Stress is not something a good night's sleep or a short holiday will fix. Stress is a very real thing that affects our minds and bodies. It influences work efficiency and how we related to others, not a one-time fix just when things get overwhelming.

On a farm. there always seems to be one more thing to do and one more thing to think about. Information keeps arriving. People keep demanding decisions. Bills pile up. Machinery breaks down. Buildings need maintenance. In the busy seasons not even darkness signals the end of the working day.

Personal care tends to be a "we'll see if there's any time left" part of life. Many of us have been raised with a sense of false heroism. Machines, buildings, crops and animals often get better care than we do ourselves. Working harder, we believe, can cure whatever ails us.

But, we're wrong. We need to balance hard work with a proper plan for maintaining our health and sense of well-being; to make time to look after ourselves. That's easier if we accept that mental and physical health are critical to success in living and farming.

Thinking about health is not enough. We need to take the next step, which requires decisions. first, learn to be aware of yourself. Don't dismiss the physical signs of unhealthy stress.
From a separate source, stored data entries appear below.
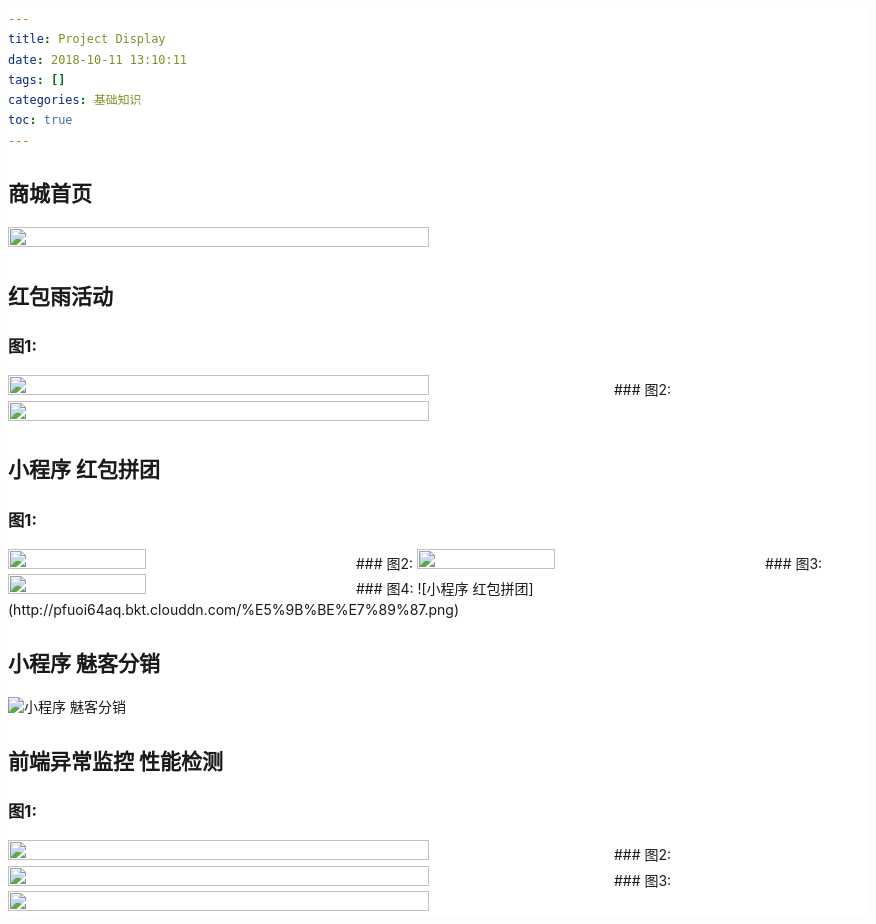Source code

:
 ```yaml
---
title: Project Display
date: 2018-10-11 13:10:11
tags: []
categories: 基础知识
toc: true
---
```


## 商城首页
<img src="http://pfuoi64aq.bkt.clouddn.com/%E9%A6%96%E9%A1%B5-%E9%A6%96%E9%A1%B5.png" width = 70% height = 70% />

## 红包雨活动
### 图1:
<img src="http://pfuoi64aq.bkt.clouddn.com/WechatIMG505.jpeg" width = 70% height = 70% />
### 图2:
<img src="http://pfuoi64aq.bkt.clouddn.com/WechatIMG506.jpeg" width = 70% height = 70% />

## 小程序 红包拼团
### 图1:
<img src="http://pfuoi64aq.bkt.clouddn.com/WechatIMG503.jpeg" width = 40% height = 40% />
### 图2:
<img src="http://pfuoi64aq.bkt.clouddn.com/WechatIMG501.jpeg" width = 40% height = 40% />
### 图3:
<img src="http://pfuoi64aq.bkt.clouddn.com/WechatIMG502.jpeg" width = 40% height = 40% />
### 图4:
![小程序 红包拼团](http://pfuoi64aq.bkt.clouddn.com/%E5%9B%BE%E7%89%87.png)

## 小程序 魅客分销
![小程序 魅客分销](http://pfuoi64aq.bkt.clouddn.com/IMG_2419.PNG)

## 前端异常监控 性能检测
### 图1:
<img src="http://pfuoi64aq.bkt.clouddn.com/WechatIMG499.jpeg" width = 70% height = 70% />
### 图2:
<img src="http://pfuoi64aq.bkt.clouddn.com/WechatIMG500.jpeg" width = 70% height = 70% />
### 图3:
<img src="http://pfuoi64aq.bkt.clouddn.com/WechatIMG498.jpeg" width = 70% height = 70% />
These include insomnia, fatigue, eating too much or too little, excessive drinking, excessive smoking, stomach cramps, high blood pressure, teeth grinding, diarrhea, constipation, head/back/neck pain.

Amoung the emotional danger signs are ongoing feelings of frustration, anger, bitterness, withdrawal, nervousness, mood swings, depression or worrying. These can show themselves in behaviour such as shouting, staying in bed all day, listlessness, and irregular personal care.

Ignoring stress symptoms triggers negative attitudes, a feeling of worthlessness and failure, a lack of focus leading to injury, and an overall feeling of hopelessness.

To combat unhealthy stress, first sit down with your farming partners and examine ways to improve communication and disperse work so that no one is overloaded. Take time to plan, talk about expectations, and do some problem solving.

Fun is an important part of stress reduction. We all need rest, and breaks during the day with relaxing activities to look forward to. Exercise is another stress-reducer. Walk for 20-30 minutes a day, go for a jog, a swim or a bike ride. Develop a hobby. Having at least one activity that carries no responsibility is refreshing.

Eating slowly and enjoying your meals makes a difference. Good food is more than simply downing a couple of donuts. We think al lot about how we feed our livestock, and should think more about how we feed ourselves. Avoid alcohol whenever possible. It increases depression. Don't over-medicate yourself. Read the instructions on medications. report any side effects that worry you.

Don't let anger grow roots. Storing anger inside is dangerous. But venting it on family members and hired hands is also destructive. Find a counsellor or trusted friend to help you explore anger, challenge you to name it and find ways of dealing with it. Pinpointing the real reason for anger helps resolve the immediate difficulty and other problems too.

Cultivate your support network. Admitting you need support whether from a professional, peers, or clergy is not an admission of weakness but actually a signal that you want to become strengthened.

When dealing with a major problem, try to break it down into smaller parts. For example, if you have a barn that needs a lot of repairs, pick out one job and concentrate on gettin git done. That way you see yourself progressing. Once the first task is completed, pick out another, and so on. Gradually, the problem as a whole will begin to look more manageable.

Learn to say "no". Many people have a hard time saying "no" because they think it will make them look negative, unhelpful and selfish. The truth is, we all have to know when enough is enough.

Also, remember that old line about laughter being good medicine? It's true! Look for humour. Watch a funny show, read a funny story, listen to a funny program, look for humour in what you do. Positive thoughts and humour help us maintain perspective when tackling serious problems.

There is no way to completely eliminate stress. Aim instead at developing a healthy lifestyle that limits the amount of stress. This requires a conscious personal commitment, but benefits are worth it.